The only way to know for sure if prostate cancer is present is to biopsy the prostate. A biopsy is a surgical procedure in which a portion of the prostate is removed so it can be analyzed for the presence of cancerous cells. Cancer of the prostate can be treated in three main ways: surveillance, surgery and radiation treatment.
With surveillance, the prostate is checked every few months to determine if the cancer is spreading. If it is not, your physician may advise simply continuing to monitor the prostate. If a determination is made that the cancer is spreading, surgery may be performed to remove the prostate altogether. Alternately, radiation therapy may be employed to kill the cancerous cells.
Both surgery and radiation therapy can produce lasting side effects, including sexual health issues. That’s why physicians are cautious about rushing to diagnose and treat prostate cancer, as the odds of dying from this condition are quite low.
“All men are different, and there is not a one-size-fits-all approach when it comes to PSA screening for prostate cancer, nor is there a singular approach to treating this cancer,” says Dr. Andrew Hoover, a family medicine physician. “It is definitely something to talk over with your physician, taking into account any risk factors or symptoms you may be experiencing so that you can make the most informed decision together.”
An enlarged prostate – Benign Prostatic Hyperplasia (BPH) – is a very common condition in men over age 50; roughly half of men between ages 51 and 60 have BPH and 90 percent of men over age 80 do.
Since the prostate is located next to the bladder, enlargement can cause urinary complications, such as having to urinate more frequently and difficulty fully emptying the bladder. Men experiencing these symptoms should visit with their physician to determine if there are steps that can be taken to improve the situation.

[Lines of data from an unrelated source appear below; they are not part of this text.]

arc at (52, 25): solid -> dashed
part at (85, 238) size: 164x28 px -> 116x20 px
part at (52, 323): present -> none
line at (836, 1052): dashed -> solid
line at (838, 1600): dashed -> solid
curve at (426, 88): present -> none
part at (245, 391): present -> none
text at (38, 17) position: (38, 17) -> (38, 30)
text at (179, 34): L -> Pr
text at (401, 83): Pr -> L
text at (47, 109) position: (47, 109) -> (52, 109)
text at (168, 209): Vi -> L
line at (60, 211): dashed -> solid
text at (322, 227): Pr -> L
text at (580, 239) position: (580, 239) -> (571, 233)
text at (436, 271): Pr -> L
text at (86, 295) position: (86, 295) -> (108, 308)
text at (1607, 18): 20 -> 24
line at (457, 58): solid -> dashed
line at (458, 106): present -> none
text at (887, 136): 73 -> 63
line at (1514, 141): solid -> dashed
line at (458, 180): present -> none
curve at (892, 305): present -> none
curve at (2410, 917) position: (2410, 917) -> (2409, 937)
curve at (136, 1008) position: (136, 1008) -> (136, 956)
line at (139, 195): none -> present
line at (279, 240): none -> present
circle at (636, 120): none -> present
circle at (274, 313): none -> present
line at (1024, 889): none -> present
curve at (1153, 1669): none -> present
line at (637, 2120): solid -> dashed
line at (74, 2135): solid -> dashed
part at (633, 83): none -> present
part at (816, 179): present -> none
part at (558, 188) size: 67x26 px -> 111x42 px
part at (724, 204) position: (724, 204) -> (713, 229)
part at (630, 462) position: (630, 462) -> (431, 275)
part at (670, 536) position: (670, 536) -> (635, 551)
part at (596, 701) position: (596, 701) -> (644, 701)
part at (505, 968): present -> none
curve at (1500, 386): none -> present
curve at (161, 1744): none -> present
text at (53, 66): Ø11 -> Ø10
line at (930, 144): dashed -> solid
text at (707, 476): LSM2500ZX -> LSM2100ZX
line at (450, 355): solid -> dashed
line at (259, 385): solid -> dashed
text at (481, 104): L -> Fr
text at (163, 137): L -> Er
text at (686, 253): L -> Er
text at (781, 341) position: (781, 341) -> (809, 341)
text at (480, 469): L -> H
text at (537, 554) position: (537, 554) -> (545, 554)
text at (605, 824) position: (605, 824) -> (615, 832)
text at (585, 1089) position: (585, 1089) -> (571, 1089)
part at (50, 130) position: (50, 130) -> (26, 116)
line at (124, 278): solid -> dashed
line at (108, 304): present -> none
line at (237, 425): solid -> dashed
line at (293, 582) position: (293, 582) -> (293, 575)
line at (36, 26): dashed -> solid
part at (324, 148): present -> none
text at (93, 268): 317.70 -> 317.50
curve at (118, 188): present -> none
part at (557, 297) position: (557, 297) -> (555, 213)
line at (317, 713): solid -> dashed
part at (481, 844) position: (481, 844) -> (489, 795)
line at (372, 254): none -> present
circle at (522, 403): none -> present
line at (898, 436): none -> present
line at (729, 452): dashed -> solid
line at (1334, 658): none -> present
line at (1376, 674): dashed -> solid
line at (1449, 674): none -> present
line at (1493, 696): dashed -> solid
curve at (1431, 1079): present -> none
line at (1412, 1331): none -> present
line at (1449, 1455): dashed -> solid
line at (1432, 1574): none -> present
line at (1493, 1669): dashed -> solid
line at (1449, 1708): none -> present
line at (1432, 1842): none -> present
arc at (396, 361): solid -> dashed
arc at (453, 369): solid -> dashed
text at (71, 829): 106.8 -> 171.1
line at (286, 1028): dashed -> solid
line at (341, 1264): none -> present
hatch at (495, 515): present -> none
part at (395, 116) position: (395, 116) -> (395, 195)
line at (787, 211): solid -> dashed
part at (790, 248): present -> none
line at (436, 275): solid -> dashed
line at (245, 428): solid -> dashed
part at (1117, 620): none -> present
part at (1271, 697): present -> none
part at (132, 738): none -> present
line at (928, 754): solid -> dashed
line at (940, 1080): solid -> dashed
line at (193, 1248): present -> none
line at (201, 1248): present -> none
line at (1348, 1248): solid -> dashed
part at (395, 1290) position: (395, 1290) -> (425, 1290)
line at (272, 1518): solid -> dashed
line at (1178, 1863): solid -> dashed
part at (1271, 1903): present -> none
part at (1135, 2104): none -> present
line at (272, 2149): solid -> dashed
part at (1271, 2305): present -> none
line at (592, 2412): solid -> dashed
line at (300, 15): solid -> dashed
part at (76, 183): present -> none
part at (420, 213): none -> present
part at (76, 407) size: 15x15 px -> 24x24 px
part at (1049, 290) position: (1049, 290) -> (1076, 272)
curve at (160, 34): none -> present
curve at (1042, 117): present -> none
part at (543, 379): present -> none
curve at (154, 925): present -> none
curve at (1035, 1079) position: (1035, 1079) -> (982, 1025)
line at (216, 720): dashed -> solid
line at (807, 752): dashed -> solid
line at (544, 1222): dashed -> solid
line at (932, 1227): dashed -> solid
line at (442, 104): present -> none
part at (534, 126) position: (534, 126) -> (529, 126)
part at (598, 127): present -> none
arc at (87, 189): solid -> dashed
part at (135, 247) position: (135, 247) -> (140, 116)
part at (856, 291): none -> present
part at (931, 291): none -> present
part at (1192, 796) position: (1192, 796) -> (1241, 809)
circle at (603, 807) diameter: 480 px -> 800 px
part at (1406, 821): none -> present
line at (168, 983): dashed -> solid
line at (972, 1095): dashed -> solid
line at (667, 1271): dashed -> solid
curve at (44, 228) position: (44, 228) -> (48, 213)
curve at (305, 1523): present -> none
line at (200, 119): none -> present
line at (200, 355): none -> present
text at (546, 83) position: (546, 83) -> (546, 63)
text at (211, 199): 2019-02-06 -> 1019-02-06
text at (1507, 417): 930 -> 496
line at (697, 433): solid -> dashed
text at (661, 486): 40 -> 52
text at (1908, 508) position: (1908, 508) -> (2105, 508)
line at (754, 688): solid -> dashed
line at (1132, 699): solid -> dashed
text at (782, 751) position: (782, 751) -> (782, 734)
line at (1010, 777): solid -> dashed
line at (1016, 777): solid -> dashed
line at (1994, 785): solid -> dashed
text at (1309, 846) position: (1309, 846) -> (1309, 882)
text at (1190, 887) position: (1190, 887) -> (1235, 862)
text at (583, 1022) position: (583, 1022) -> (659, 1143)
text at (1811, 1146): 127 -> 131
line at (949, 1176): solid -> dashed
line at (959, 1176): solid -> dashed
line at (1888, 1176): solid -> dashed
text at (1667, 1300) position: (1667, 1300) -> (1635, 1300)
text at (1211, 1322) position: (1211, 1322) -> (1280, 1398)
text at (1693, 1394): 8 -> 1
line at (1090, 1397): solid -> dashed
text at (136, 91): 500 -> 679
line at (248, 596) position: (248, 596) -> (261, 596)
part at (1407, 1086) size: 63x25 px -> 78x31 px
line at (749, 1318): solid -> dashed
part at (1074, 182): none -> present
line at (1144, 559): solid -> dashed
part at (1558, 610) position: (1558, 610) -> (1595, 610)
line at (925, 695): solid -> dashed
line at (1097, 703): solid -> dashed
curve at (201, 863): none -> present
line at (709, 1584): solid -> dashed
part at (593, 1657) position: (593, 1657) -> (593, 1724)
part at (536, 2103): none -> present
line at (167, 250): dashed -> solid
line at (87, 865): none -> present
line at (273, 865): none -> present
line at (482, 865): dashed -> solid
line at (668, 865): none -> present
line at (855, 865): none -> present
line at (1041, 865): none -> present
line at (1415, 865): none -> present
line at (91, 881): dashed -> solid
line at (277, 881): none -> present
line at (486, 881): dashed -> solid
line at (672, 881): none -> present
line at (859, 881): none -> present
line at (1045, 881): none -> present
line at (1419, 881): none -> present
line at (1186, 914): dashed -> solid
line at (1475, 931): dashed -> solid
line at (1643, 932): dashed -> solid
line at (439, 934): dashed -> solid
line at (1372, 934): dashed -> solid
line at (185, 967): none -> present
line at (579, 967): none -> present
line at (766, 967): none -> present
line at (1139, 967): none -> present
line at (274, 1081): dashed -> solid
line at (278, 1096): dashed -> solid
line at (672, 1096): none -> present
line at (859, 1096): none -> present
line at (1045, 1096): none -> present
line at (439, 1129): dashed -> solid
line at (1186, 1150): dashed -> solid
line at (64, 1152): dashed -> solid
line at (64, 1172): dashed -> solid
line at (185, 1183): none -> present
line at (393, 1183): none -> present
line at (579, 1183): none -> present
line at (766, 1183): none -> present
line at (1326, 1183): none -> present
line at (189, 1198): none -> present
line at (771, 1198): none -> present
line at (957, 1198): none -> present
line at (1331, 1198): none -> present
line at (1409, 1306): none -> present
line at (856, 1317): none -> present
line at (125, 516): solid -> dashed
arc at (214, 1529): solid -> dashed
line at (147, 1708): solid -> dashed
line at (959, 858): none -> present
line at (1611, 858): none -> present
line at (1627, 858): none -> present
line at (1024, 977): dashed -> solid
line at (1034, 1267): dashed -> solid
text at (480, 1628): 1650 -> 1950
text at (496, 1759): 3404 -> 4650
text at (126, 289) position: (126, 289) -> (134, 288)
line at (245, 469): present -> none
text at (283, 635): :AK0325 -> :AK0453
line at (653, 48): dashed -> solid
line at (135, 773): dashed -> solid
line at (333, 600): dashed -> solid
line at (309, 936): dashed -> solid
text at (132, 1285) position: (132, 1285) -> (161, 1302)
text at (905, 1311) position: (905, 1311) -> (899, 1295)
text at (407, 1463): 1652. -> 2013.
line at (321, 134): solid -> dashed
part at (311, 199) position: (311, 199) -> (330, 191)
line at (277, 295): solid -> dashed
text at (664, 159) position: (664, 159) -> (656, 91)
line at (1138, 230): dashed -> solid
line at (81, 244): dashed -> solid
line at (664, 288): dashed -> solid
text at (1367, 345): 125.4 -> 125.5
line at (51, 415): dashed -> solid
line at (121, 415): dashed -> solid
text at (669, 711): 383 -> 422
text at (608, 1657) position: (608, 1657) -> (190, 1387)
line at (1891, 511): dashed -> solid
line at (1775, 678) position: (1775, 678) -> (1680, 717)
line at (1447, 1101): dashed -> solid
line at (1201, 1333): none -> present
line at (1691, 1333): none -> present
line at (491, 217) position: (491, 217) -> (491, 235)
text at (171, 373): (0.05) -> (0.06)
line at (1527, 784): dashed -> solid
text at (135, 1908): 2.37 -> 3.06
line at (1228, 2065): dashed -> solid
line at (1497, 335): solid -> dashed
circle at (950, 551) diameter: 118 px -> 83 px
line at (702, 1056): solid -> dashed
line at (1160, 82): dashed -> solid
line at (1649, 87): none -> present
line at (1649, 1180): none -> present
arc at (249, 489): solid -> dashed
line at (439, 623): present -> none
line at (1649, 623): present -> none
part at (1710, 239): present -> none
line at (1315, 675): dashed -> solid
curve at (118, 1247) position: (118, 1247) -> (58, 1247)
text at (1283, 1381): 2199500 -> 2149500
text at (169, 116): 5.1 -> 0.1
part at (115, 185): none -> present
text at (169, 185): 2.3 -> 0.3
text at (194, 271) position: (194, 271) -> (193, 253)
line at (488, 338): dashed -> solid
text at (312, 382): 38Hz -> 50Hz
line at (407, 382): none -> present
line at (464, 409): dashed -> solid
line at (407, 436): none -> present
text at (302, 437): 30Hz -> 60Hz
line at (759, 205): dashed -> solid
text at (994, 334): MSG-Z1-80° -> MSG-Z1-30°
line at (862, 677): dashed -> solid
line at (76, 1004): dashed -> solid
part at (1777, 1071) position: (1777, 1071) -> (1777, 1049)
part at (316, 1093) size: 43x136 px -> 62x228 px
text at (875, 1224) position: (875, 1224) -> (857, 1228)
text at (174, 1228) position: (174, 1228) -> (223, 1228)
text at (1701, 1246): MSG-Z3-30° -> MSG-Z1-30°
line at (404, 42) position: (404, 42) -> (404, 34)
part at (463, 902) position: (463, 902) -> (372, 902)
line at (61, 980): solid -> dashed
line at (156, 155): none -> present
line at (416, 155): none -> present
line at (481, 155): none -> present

There is some evidence that a healthy diet can reduce the likelihood of BPH, including eating more fruits and vegetables. Obesity and lack of physical activity may also play a role in developing BPH. It is important to note that BPH is neither a cause or a result of prostate cancer; however, it is possible to have both conditions at the same time.
Another prostate condition – one that primarily affects men under the age of 50 – is prostatitis. Prostatitis is a bacterial infection of the prostate, which can lead to painful urination, difficulty urinating and pain in the lower back, groin area or testicles. Note these symptoms are very similar to those associated with prostate cancer, so it’s important to consult with your physician. Prostatitis can be treated effectively with antibiotics. Like BPH, prostatitis has not been shown to cause or be a result of prostate cancer.